Cette consultation doit aboutir à la définition d’un nouveau règlement des aides dites « de minimis », c’est-à-dire les aides de faibles montants octroyées par les Etats aux entreprises du secteur pour répondre notamment à des situations d’urgence, comme ce fut le cas par exemple lors la mortalité exceptionnelle des huître juvéniles en 2010 et 2011 en Pays de la Loire, ou encore lors du naufrage du cargo TK Bremen, qui avait provoqué d’importants dégâts écologiques et économiques sur les côtés du sud de la Bretagne en 2011.
Ces aides sont aujourd’hui limitées à 30 000 euros par entreprise sur une période de trois ans, et pour un montant total des aides accordées à l’ensemble des bénéficiaires concernés inférieur à un plafond de 2,5% de la production annuelle du secteur.

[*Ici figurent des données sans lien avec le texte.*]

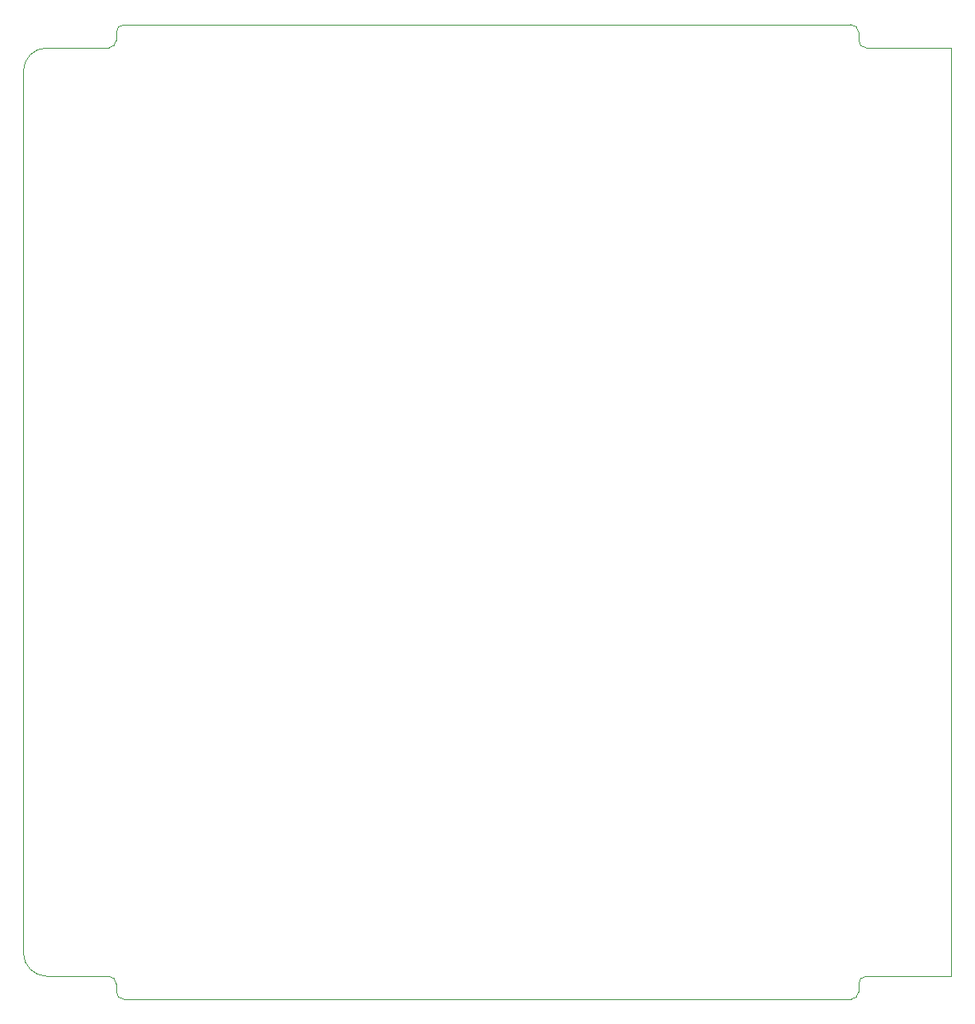
<source format=gm1>
%TF.GenerationSoftware,KiCad,Pcbnew,(5.1.12)-1*%
%TF.CreationDate,2022-01-07T15:12:48-05:00*%
%TF.ProjectId,center-gasket-1,63656e74-6572-42d6-9761-736b65742d31,rev?*%
%TF.SameCoordinates,Original*%
%TF.FileFunction,Profile,NP*%
%FSLAX46Y46*%
G04 Gerber Fmt 4.6, Leading zero omitted, Abs format (unit mm)*
G04 Created by KiCad (PCBNEW (5.1.12)-1) date 2022-01-07 15:12:48*
%MOMM*%
%LPD*%
G01*
G04 APERTURE LIST*
%TA.AperFunction,Profile*%
%ADD10C,0.050000*%
%TD*%
G04 APERTURE END LIST*
D10*
X30162500Y-116681250D02*
X23812500Y-116681250D01*
X30956250Y-117475000D02*
X30956250Y-118268750D01*
X30162500Y-116681250D02*
G75*
G02*
X30956250Y-117475000I0J-793750D01*
G01*
X31750000Y-119062500D02*
G75*
G02*
X30956250Y-118268750I0J793750D01*
G01*
X106362500Y-119062500D02*
X31750000Y-119062500D01*
X107156250Y-117475000D02*
X107156250Y-118268750D01*
X107156250Y-118268750D02*
G75*
G02*
X106362500Y-119062500I-793750J0D01*
G01*
X107156250Y-117475000D02*
G75*
G02*
X107950000Y-116681250I793750J0D01*
G01*
X30956250Y-20637500D02*
G75*
G02*
X30162500Y-21431250I-793750J0D01*
G01*
X107950000Y-21431250D02*
G75*
G02*
X107156250Y-20637500I0J793750D01*
G01*
X106362500Y-19050000D02*
G75*
G02*
X107156250Y-19843750I0J-793750D01*
G01*
X107156250Y-20637500D02*
X107156250Y-19843750D01*
X116681250Y-21431250D02*
X107950000Y-21431250D01*
X31750000Y-19050000D02*
X106362500Y-19050000D01*
X30956250Y-19843750D02*
G75*
G02*
X31750000Y-19050000I793750J0D01*
G01*
X30956250Y-20637500D02*
X30956250Y-19843750D01*
X116681250Y-116681250D02*
X107950000Y-116681250D01*
X116681250Y-21431250D02*
X116681250Y-116681250D01*
X30162500Y-21431250D02*
X23812500Y-21431250D01*
X21431250Y-114300000D02*
X21431250Y-23812500D01*
X23812500Y-116681250D02*
G75*
G02*
X21431250Y-114300000I0J2381250D01*
G01*
X21431250Y-23812500D02*
G75*
G02*
X23812500Y-21431250I2381250J0D01*
G01*
M02*

</source>
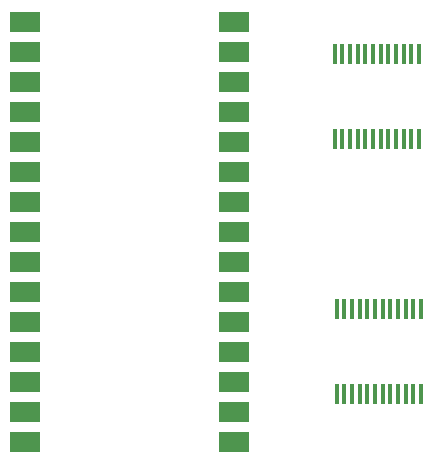
<source format=gbr>
%TF.GenerationSoftware,KiCad,Pcbnew,(6.0.7)*%
%TF.CreationDate,2022-10-28T17:52:02-04:00*%
%TF.ProjectId,double_layer_prototype1,646f7562-6c65-45f6-9c61-7965725f7072,rev?*%
%TF.SameCoordinates,Original*%
%TF.FileFunction,Soldermask,Top*%
%TF.FilePolarity,Negative*%
%FSLAX46Y46*%
G04 Gerber Fmt 4.6, Leading zero omitted, Abs format (unit mm)*
G04 Created by KiCad (PCBNEW (6.0.7)) date 2022-10-28 17:52:02*
%MOMM*%
%LPD*%
G01*
G04 APERTURE LIST*
%ADD10R,0.450000X1.750000*%
%ADD11R,2.500000X1.750000*%
G04 APERTURE END LIST*
D10*
%TO.C,U1*%
X84037000Y-113450000D03*
X83387000Y-113450000D03*
X82737000Y-113450000D03*
X82087000Y-113450000D03*
X81437000Y-113450000D03*
X80787000Y-113450000D03*
X80137000Y-113450000D03*
X79487000Y-113450000D03*
X78837000Y-113450000D03*
X78187000Y-113450000D03*
X77537000Y-113450000D03*
X76887000Y-113450000D03*
X76887000Y-120650000D03*
X77537000Y-120650000D03*
X78187000Y-120650000D03*
X78837000Y-120650000D03*
X79487000Y-120650000D03*
X80137000Y-120650000D03*
X80787000Y-120650000D03*
X81437000Y-120650000D03*
X82087000Y-120650000D03*
X82737000Y-120650000D03*
X83387000Y-120650000D03*
X84037000Y-120650000D03*
%TD*%
D11*
%TO.C,A1*%
X68323000Y-146304000D03*
X68323000Y-143764000D03*
X68323000Y-141224000D03*
X68323000Y-138684000D03*
X68323000Y-136144000D03*
X68323000Y-133604000D03*
X68323000Y-131064000D03*
X68323000Y-128524000D03*
X68323000Y-125984000D03*
X68323000Y-123444000D03*
X68323000Y-120904000D03*
X68323000Y-118364000D03*
X68323000Y-115824000D03*
X68323000Y-113284000D03*
X68323000Y-110744000D03*
X50673000Y-110744000D03*
X50673000Y-113284000D03*
X50673000Y-115824000D03*
X50673000Y-118364000D03*
X50673000Y-120904000D03*
X50673000Y-123444000D03*
X50673000Y-125984000D03*
X50673000Y-128524000D03*
X50673000Y-131064000D03*
X50673000Y-133604000D03*
X50673000Y-136144000D03*
X50673000Y-138684000D03*
X50673000Y-141224000D03*
X50673000Y-143764000D03*
X50673000Y-146304000D03*
%TD*%
D10*
%TO.C,U2*%
X84194600Y-135109400D03*
X83544600Y-135109400D03*
X82894600Y-135109400D03*
X82244600Y-135109400D03*
X81594600Y-135109400D03*
X80944600Y-135109400D03*
X80294600Y-135109400D03*
X79644600Y-135109400D03*
X78994600Y-135109400D03*
X78344600Y-135109400D03*
X77694600Y-135109400D03*
X77044600Y-135109400D03*
X77044600Y-142309400D03*
X77694600Y-142309400D03*
X78344600Y-142309400D03*
X78994600Y-142309400D03*
X79644600Y-142309400D03*
X80294600Y-142309400D03*
X80944600Y-142309400D03*
X81594600Y-142309400D03*
X82244600Y-142309400D03*
X82894600Y-142309400D03*
X83544600Y-142309400D03*
X84194600Y-142309400D03*
%TD*%
M02*

</source>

Cette nouvelle version du règlement des aides de minimis pêche ne devrait pas apporter d’importantes modifications par rapport au texte initial. Cependant, comme bien souvent avec la Commission européenne, le diable peut se cacher dans les détails. En l’occurrence, la Commission annonce que le plafond du montant total des aides sera fixé « entre 0,5% et 2,5% de la production annuelle », ce qui ouvre la voie à un plafond moindre que celui qui existe aujourd’hui. Or, il est indispensable de garder un plafond suffisamment élevé. Le secteur de la pêche est en effet très exposé à des événements imprévisibles : les besoins d’aides d’une année sur l’autre sont très variables et difficilement évaluables en amont. Il est donc indispensable de garder au dispositif son caractère souple et réactif.
De plus, un autre sujet me semble devoir être pris en compte par la Commission européenne : aujourd’hui, les entreprises du secteur de la transformation/commercialisation des produits agricoles dépendent du règlement dit « général » des aides de minimis, qui est économiquement plus intéressant (plafond des aides par entreprise fixé à 200 000 euros sur une période de trois ans). Or, les entreprises de transformation/commercialisation des produits de la pêche sont aujourd‘hui soumises au règlement des aides de minimis pêche (soit un maximum de 30 000 euros sur trois ans). Pourquoi cette distinction ? Ne faudrait-il pas assurer un égal traitement à ces entreprises, en les faisant relever du règlement général ?
C’est la raison pour laquelle j’ai fait adopter, mercredi 12 février, par la Commission des affaires européennes de l’Assemblée nationale, une réponse à la consultation de la Commission européenne enjoignant cette dernière à maintenir le plafond des aides à 2,5%, et demandant le rattachement des entreprises de transformation/commercialisation des produits de la pêche au règlement général des aides de minimis.